Return the portion of the passage below on Iran's digital health cards that lies between "In recent years, SSO" and "Financial Tribune reported.", inclusive, copied verbatim.

Start of Passage

EghtesadOnline: Iran’s Social Security Organization (SSO), the largest insurance firm offering health services in the country, is set to offer digital health cards to digitize their services.
According to the organization’s director, Taqi Nourbakhsh, the “Health Card” will ease Iranians’ access to primary healthcare services, CITNA reported.
The details of how the cards will be used are still unknown. However, SSO said the existing paper insurance books will continue to be used for the foreseeable future.
In recent years, SSO has moved toward offering electronic services, creating an online database of its customers, while also upgrading their internal databases to modern formats, Financial Tribune reported.
Currently visiting a doctor, people with subscriptions can use the organization’s services by providing their national ID number. The doctor will check the number on the database via the Internet.
The database includes the customer’s health history, enabling the doctor to better understand the patient’s condition.
In addition to the database, doctors can use the cards to prescribe medicine. Instead of issuing written notes, the doctor will type the prescription on SSO’s intranet site and the patient can receive the drugs from any pharmacy having a contract with the organization, which means most major pharmacies.

End of Passage
Start of Supplied material

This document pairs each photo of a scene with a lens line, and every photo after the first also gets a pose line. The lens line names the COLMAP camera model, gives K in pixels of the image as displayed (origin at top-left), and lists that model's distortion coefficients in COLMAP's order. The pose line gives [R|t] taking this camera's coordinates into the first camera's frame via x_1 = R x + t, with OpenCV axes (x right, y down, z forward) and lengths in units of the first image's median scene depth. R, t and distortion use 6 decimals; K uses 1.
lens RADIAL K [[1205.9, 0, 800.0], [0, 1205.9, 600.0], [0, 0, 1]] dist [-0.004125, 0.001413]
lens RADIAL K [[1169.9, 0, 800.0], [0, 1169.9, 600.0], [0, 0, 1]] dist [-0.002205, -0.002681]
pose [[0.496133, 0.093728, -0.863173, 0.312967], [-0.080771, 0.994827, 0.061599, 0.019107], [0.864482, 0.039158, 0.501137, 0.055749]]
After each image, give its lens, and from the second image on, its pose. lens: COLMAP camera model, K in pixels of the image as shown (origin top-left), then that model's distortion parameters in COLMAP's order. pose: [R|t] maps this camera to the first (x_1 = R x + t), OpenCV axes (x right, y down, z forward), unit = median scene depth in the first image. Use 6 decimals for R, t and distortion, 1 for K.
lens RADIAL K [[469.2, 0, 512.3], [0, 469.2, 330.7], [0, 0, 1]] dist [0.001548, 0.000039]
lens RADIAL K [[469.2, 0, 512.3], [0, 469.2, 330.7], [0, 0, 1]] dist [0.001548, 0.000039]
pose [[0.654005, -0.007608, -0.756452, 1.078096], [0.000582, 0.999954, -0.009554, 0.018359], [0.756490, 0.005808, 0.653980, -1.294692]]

End of Supplied material

Response area:
In recent years, SSO has moved toward offering electronic services, creating an online database of its customers, while also upgrading their internal databases to modern formats, Financial Tribune reported.